# Door and fender emblems...



## LuxLemansFin (Jul 5, 2019)

Hello and greetings from Finland. I recently bought 1972 Luxury Lemans from States and shipped it here to Finland. These past weeks I have made little repairs and stuff for getting it ready for the road.

Cars paint has seen better days so Iam gonna repaint it. Now I wonder are those upper door/fender emblems original or not. I have saw pictures where is emblems and pictures where is not.

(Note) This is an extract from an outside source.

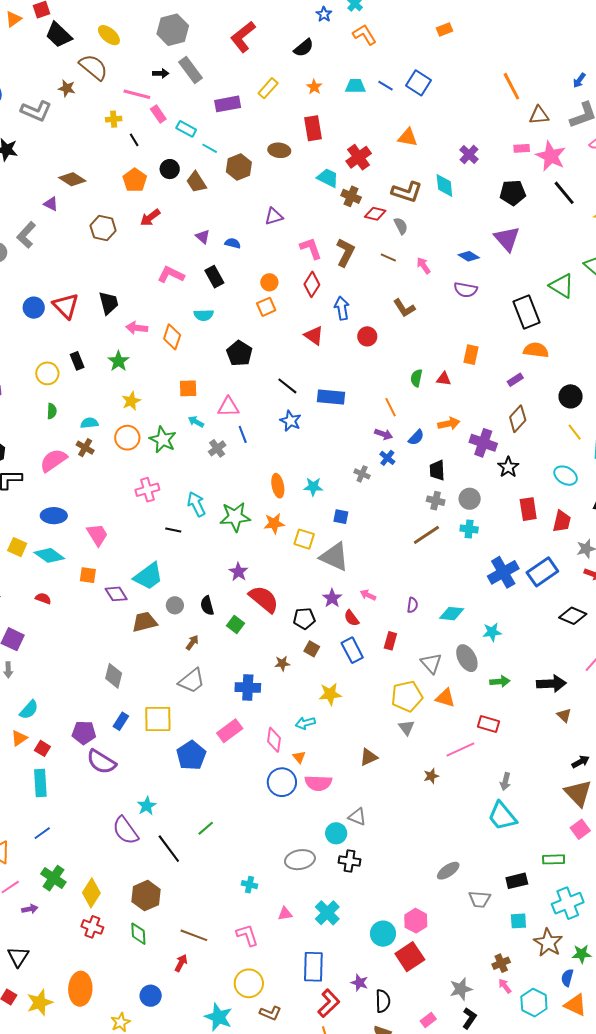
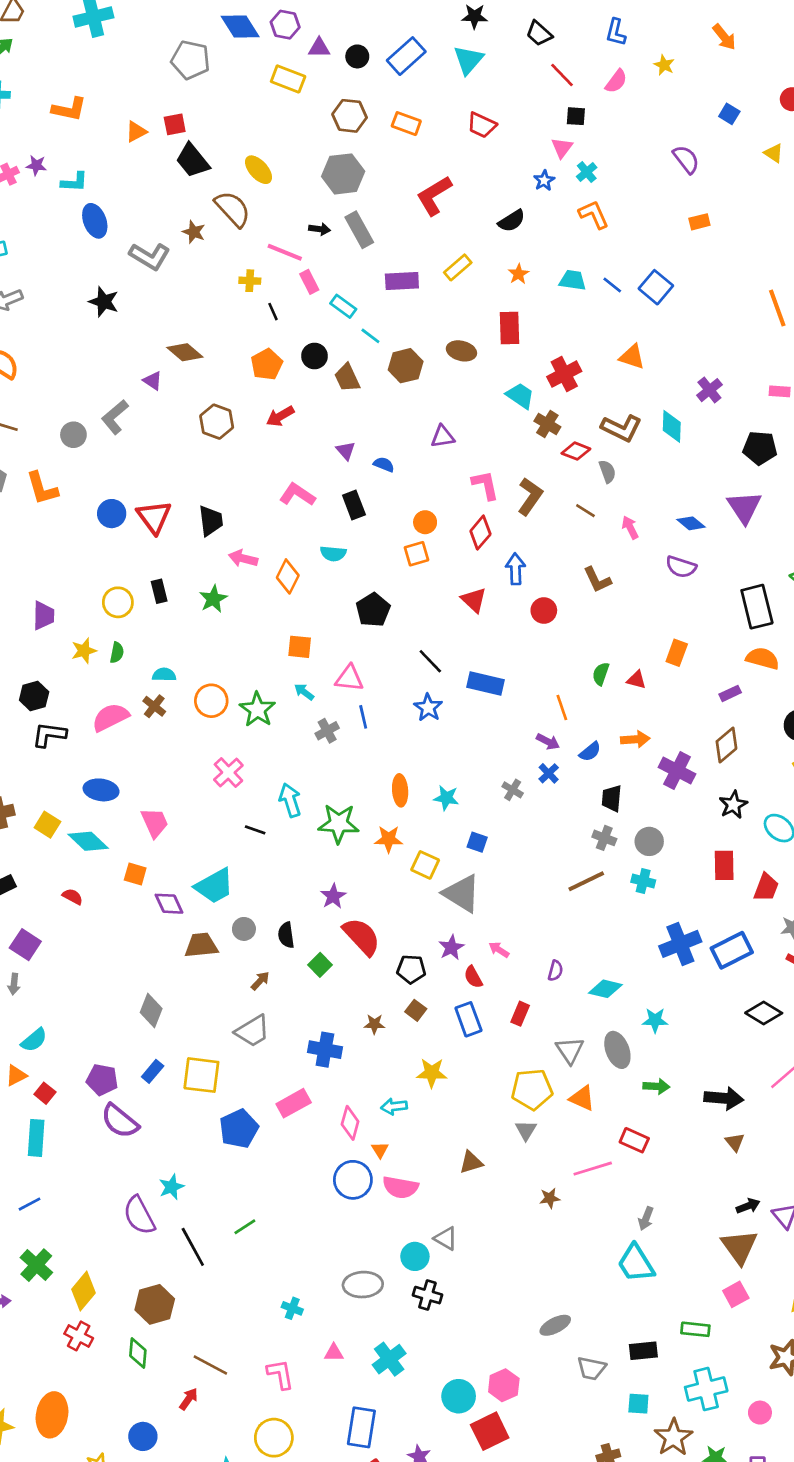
yellow star: (131, 401) -> (84, 651), moved
black star: (508, 467) -> (733, 805), moved
pink cross: (147, 490) -> (228, 773), turned -35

Other question is about one qaugelights. If you watch back of gauges where is that wiretemplate. At upper left corner is bulb and wire attached to it. Where it supposed to go?

I appriciate for help.


----------



## BLK69JUDGE (Jun 10, 2010)

post pictures 
we have no idea of your cars emblems positions

also 

that is NOT a wire 
fairly sure its a fiber optic to your ash trays upper housing to illuminate
the ash tray at night

pictures please


----------



## LuxLemansFin (Jul 5, 2019)

Upper emblems are like those thin ones at this car: https://www.motorious.com/vehicles/164961/1972-pontiac-lemans-luxury-lemans

and the " wire" is that which is attached to white bulb


----------



## BLK69JUDGE (Jun 10, 2010)

thats a factory door ding body line gaurd

my buddys 72 LEMANS SPORT has that also

thats not a wire its a fiber optic to the ash tray housing for illumination

theres a couple in the zip lock on right side of picture
very similar to the real rare 68 only lighted ignition switch fiber optic...

turn the lights on and look into the loose end ...

Scott


----------